Após mais dois chopes, despediram-se com outro e mais forte abraço. Entregou-lhe seu cartão, sorriu e disse que sempre haveria um tempo livre para ele. Jairo arriscou chamá-lo de Clarimundo, mas Negão era Negão. Dr. Clarimundo era tratamento formal reservado aos que dele necessitavam e aos que os respeitavam embora ainda se surpreendessem com um negro de sucesso. Para o irmão espiritual não, ele sempre seria o AMIGO Negão.
Levantou-se, caminhou até o Passeio Público e fez assento num banco de madeira, pintado de verde, e umedecido pelas gotículas do chafariz mais atrás. As águas que lhe escorriam pela face misturavam-se com as aspergidas pelo monumento numa confusão aquosa que lavava seus pensamentos.
Principiou a questionar o motivo das lutas cruentas por liberdade, dignidade e democracia. Sentiu pena dos desafortunados que perderam suas vidas por um país e uma sociedade hipócrita que desmerecem seus martírios e os envergonhariam se vivos fossem. Por certo, cada um desses idealistas não entenderia os patrulhamentos ideológicos, promovidos pela corrupção e pela incompetência na gestão pública. Não há uma negação da democracia, o que falta é a liberdade apregoada e decantada pela própria democracia.

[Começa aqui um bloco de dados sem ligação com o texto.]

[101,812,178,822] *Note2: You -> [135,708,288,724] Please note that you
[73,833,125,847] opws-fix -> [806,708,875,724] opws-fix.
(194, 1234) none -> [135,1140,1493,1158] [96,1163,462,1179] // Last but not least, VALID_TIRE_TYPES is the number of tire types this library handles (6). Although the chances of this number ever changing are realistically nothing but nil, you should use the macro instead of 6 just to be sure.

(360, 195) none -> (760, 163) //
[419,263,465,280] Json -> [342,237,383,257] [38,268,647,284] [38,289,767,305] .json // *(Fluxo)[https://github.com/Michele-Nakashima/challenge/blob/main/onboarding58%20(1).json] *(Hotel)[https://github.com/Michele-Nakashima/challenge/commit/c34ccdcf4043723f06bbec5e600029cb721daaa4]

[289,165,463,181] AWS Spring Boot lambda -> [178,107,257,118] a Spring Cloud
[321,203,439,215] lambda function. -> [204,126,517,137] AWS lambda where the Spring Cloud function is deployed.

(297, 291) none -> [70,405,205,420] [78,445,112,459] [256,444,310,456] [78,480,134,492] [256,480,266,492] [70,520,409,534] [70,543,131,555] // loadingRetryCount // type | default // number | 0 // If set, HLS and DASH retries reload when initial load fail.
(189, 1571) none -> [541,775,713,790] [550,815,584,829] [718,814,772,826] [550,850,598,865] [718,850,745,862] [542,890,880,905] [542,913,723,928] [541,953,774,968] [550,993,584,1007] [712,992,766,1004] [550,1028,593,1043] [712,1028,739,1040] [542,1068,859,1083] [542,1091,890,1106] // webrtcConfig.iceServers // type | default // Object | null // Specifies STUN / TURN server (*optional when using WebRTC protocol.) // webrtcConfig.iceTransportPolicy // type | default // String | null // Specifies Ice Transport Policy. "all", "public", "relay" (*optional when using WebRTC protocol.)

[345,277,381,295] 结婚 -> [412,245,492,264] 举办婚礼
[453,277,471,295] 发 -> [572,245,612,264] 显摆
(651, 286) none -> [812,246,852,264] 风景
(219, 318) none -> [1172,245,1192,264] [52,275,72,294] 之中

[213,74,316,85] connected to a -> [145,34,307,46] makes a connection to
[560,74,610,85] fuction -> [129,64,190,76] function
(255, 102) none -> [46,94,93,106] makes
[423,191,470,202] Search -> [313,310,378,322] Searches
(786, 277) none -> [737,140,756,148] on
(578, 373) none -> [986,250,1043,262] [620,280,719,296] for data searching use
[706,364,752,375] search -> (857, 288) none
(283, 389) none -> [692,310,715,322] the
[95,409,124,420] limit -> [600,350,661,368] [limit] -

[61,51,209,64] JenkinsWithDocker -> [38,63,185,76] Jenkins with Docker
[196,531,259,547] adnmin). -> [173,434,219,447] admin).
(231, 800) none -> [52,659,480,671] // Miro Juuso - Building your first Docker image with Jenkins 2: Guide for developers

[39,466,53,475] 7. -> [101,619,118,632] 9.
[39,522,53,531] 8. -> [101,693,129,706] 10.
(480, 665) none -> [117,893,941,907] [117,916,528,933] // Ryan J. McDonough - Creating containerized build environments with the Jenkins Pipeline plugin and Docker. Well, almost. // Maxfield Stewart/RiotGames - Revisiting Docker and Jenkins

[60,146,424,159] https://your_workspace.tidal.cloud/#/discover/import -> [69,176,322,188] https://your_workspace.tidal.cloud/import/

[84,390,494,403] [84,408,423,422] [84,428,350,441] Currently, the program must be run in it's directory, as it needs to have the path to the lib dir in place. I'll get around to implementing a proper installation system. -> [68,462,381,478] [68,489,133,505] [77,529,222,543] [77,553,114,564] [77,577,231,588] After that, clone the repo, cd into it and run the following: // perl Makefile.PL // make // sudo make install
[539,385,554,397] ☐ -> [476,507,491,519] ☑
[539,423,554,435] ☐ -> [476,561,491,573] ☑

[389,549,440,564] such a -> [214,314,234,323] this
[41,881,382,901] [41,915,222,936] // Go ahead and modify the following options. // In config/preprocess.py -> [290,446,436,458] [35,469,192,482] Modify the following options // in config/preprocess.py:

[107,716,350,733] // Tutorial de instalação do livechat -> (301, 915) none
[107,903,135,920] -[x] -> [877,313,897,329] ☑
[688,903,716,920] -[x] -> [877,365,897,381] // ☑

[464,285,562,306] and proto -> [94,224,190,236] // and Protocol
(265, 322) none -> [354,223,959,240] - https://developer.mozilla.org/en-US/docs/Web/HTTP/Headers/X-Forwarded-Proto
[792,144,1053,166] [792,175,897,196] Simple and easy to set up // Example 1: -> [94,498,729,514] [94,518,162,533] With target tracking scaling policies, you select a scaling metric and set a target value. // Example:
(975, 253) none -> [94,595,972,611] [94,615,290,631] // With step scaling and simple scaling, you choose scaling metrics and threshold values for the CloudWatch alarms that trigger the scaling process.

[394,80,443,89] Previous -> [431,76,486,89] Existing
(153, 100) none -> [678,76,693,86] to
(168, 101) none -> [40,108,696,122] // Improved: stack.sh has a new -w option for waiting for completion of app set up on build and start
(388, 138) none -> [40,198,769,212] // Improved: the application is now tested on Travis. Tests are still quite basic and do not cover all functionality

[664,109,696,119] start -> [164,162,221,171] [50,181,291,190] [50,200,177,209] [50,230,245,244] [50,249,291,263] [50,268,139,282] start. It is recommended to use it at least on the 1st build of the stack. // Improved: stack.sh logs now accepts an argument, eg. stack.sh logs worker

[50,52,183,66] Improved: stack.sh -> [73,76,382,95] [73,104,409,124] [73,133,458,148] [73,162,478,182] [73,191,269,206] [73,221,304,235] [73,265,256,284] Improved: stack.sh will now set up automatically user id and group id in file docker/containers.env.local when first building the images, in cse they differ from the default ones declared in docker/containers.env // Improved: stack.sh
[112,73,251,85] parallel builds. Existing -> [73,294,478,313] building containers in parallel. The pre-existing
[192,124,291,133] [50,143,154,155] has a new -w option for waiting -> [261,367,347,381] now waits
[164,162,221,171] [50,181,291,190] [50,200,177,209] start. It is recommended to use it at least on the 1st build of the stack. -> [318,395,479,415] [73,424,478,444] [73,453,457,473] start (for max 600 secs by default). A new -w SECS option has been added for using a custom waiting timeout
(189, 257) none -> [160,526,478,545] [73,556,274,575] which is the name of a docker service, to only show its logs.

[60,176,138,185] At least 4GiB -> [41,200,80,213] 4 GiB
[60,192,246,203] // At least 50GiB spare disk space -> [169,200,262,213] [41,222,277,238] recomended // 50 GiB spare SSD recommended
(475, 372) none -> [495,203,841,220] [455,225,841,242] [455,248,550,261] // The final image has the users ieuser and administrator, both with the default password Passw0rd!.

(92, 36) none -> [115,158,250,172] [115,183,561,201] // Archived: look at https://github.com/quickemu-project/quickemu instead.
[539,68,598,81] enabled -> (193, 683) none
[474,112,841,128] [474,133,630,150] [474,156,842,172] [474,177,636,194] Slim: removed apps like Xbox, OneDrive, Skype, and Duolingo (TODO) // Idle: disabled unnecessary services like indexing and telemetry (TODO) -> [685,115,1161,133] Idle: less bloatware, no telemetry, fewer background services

Não se pode perdoar o racismo, a discriminação ou qualquer outra forma de segregação. Não se pode perdoar a ofensa gratuita, a entonação jocosa e agressiva contra quem quer que seja: branco, negro, homem, mulher, gay ou lésbica; cristão, judeu, muçulmano ou kardecista; rico, pobre, nobre ou plebeu. Que não se tolere a injúria, a difamação, o ataque contra a moral, a ética e o ser honesto. Que se cerrem as portas dos elevadores de serviço para o funcionário ou visitante mais humilde como se fossem fardos humanos, antes, num gentil ato de fraternidade e carinho, que se abra a porta da frente quando estiverem carregando os dejetos que os tornam iguais. Que não se parem os aviões por causa de turvas e efêmeras estrelas, mas que os deixem voar perto das brilhantes e verdadeiras estrelas do universo. Que não se banhem, nas piscinas dos clubes privados, fora do horário permitido, não apenas o associado mais humilde e iletrado, mas também o juiz togado com status de Deus.
E que concedam a todos o direito inalienável de amar seus amigos: Juninho, o músico, o negrinho brilhante a iluminar uma noite sem luar; Clarimundo, o bom e respeitável Dr. Negão; seu irmão Jonas Eduardo, o Neguinho atencioso, merecedor do instinto prêmio: "Funcionário Padrão". E que todos os negões e branquelos, hetero e homossexuais, judeus e muçulmanos não sintam júbilo por terem vencido por intermédio de privilégios discutíveis, mas que se irmanem como ecumênicos seres humanos. E, sobretudo, que não calem a voz dos que não entendem ou participam de vazias discussões preconceituosas ou caçadoras de votos.
Ser branco ou negro é acaso que não desmerece a existência; ter um coração sem cor, é privilégio dos homens dignos.